● REQUIREMENT:
Could you give the lines starting with the line containing "Rendered at 1275 by 1650 pixels." and going on through the line containing "picture [81, 572, 1121, 1047]" as a numbered list, leaving out blank lines?

──────────

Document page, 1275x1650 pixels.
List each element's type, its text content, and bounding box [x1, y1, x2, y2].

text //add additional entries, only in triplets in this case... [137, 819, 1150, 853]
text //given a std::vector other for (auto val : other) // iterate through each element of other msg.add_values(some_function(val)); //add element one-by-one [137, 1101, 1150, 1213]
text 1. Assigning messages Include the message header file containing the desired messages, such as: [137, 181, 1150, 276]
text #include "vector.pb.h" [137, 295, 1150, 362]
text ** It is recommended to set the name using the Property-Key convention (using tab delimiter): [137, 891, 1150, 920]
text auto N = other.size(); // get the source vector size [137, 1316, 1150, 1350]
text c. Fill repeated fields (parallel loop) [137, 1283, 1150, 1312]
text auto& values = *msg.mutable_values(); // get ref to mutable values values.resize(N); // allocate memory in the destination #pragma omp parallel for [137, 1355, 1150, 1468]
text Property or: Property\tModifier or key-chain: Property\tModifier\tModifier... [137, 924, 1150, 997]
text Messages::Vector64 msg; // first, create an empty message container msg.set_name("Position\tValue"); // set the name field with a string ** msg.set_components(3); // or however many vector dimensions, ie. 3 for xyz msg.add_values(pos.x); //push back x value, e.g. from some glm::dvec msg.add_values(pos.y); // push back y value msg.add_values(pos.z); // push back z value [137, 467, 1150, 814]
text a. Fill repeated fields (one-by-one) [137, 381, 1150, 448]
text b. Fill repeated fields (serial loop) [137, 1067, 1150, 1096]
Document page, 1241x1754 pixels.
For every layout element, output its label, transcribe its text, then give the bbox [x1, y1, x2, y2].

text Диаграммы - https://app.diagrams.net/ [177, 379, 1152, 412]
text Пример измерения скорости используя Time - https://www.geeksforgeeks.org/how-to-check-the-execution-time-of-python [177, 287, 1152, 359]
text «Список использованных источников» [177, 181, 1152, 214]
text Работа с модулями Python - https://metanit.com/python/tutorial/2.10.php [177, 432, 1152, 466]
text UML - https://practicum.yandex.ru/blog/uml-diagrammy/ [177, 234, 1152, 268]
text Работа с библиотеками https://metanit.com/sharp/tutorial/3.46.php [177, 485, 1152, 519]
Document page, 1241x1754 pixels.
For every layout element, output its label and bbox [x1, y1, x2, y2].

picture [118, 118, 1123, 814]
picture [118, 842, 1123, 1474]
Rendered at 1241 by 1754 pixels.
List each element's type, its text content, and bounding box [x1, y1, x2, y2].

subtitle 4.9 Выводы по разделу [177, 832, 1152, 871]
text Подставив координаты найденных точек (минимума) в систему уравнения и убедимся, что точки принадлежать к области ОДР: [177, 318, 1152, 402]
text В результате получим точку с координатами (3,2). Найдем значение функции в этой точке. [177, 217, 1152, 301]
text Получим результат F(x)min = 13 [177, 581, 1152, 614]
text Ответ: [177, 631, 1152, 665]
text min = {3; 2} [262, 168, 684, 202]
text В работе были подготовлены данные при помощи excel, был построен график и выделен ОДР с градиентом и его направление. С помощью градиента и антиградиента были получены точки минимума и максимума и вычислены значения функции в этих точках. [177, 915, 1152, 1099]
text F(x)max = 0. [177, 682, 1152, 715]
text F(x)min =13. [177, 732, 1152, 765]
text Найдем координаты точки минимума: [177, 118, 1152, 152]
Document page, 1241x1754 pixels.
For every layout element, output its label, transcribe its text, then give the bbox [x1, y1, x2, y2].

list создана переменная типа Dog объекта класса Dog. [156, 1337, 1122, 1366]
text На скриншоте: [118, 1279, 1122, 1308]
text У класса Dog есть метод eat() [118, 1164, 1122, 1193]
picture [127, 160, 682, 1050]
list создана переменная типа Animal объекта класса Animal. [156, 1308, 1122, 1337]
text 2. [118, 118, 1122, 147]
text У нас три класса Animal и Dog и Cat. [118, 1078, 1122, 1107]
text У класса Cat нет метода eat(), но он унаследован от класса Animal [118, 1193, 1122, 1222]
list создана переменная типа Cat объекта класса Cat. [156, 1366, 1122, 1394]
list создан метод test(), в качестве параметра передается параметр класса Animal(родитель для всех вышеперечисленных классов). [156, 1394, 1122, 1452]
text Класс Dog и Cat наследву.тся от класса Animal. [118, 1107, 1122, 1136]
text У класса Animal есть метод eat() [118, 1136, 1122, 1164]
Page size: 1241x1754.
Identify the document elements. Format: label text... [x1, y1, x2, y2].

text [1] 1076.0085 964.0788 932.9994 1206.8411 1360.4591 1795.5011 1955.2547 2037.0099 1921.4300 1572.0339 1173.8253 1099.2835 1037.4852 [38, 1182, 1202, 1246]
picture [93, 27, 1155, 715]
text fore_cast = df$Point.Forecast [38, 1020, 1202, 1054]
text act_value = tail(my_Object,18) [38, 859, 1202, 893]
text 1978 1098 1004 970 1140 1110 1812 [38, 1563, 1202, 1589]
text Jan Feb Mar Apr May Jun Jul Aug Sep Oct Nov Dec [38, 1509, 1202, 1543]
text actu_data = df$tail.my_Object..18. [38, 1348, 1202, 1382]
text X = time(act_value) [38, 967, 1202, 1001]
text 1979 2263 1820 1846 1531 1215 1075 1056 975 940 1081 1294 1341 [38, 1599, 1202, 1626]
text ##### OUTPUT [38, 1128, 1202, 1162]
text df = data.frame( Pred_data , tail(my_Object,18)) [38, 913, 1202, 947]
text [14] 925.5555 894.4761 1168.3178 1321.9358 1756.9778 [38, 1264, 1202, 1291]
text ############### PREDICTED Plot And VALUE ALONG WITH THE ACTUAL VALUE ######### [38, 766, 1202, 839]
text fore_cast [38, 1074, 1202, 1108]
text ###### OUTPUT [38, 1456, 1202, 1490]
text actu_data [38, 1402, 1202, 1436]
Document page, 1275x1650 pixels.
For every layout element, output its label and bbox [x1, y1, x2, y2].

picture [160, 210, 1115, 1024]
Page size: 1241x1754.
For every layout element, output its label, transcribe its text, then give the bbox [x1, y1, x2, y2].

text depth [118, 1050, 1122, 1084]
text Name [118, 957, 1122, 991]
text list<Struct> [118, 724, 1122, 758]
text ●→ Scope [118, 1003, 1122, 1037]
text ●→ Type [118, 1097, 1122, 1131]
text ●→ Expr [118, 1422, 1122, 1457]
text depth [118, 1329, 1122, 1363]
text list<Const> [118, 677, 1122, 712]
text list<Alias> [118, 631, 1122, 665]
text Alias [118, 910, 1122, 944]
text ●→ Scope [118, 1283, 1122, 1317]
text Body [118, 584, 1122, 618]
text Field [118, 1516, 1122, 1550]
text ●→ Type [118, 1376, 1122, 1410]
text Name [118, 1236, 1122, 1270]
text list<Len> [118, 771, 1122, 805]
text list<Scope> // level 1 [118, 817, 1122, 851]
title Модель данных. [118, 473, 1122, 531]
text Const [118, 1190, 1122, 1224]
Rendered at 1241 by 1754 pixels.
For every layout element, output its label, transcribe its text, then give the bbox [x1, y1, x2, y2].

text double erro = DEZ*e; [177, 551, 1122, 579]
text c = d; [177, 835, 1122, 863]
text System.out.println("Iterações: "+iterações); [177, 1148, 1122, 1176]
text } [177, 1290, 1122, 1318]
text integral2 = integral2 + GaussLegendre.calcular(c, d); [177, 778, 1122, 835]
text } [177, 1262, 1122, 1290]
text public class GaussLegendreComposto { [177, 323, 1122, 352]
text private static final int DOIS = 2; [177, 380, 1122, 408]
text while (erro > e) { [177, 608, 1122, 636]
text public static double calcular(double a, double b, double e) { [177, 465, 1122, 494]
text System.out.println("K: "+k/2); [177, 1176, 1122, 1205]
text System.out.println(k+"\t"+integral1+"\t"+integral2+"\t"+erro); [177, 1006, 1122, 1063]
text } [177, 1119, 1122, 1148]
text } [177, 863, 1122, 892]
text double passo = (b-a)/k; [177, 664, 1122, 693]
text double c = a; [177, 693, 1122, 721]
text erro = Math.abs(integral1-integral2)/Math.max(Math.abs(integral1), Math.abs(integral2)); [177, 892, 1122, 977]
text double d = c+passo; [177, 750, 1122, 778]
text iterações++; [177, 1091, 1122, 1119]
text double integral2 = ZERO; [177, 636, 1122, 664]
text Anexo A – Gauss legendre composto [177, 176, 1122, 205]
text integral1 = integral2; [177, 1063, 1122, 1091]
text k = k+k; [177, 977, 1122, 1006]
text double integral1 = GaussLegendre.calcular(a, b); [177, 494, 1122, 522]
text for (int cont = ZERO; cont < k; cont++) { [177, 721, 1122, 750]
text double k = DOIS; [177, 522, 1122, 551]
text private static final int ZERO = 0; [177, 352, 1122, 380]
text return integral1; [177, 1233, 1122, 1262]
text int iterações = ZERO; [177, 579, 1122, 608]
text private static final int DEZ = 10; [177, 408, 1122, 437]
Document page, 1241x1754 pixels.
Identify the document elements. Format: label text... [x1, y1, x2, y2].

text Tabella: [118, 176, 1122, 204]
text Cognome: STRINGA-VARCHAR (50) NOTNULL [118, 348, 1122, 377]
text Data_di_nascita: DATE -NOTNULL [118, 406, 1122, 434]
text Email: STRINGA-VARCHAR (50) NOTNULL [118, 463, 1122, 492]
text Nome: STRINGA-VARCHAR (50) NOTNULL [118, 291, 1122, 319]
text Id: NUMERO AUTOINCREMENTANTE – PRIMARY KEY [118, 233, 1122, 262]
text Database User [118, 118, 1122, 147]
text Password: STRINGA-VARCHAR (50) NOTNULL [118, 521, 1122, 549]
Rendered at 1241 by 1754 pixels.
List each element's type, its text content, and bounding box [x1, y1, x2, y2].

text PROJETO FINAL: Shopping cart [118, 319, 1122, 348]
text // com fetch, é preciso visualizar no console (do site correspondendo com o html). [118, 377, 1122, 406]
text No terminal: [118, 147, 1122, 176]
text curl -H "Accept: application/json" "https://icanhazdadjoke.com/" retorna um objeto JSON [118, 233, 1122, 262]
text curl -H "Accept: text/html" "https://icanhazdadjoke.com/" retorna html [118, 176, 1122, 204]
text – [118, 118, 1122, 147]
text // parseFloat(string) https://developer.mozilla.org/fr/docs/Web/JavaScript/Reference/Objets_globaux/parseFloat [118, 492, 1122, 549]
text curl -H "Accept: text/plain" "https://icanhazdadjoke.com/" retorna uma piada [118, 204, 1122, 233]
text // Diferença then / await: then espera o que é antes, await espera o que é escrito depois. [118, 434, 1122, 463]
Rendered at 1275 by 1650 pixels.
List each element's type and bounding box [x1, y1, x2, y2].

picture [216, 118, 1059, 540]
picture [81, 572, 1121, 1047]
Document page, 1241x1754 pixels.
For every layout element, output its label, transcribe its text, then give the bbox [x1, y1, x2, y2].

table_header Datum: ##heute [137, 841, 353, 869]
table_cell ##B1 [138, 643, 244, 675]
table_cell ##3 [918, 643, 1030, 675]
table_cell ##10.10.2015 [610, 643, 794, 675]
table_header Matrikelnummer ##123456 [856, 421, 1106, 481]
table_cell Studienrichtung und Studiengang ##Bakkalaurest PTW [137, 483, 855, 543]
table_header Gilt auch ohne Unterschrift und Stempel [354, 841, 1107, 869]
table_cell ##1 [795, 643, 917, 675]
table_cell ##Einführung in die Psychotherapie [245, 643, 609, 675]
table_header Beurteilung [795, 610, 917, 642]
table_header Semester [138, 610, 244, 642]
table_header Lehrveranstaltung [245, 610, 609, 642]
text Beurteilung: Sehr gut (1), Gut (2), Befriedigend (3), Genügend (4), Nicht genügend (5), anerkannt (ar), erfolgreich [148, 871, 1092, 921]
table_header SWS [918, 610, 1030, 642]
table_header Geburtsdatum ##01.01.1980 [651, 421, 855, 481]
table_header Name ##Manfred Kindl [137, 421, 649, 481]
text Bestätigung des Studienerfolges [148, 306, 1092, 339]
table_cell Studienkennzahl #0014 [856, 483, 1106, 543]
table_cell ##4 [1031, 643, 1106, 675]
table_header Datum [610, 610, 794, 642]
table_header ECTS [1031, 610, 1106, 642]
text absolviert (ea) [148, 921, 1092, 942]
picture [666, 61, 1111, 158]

──────────

● EXERCISE RESPONSE:
1. Rendered at 1275 by 1650 pixels.
2. List each element's type and bounding box [x1, y1, x2, y2].
3. picture [216, 118, 1059, 540]
4. picture [81, 572, 1121, 1047]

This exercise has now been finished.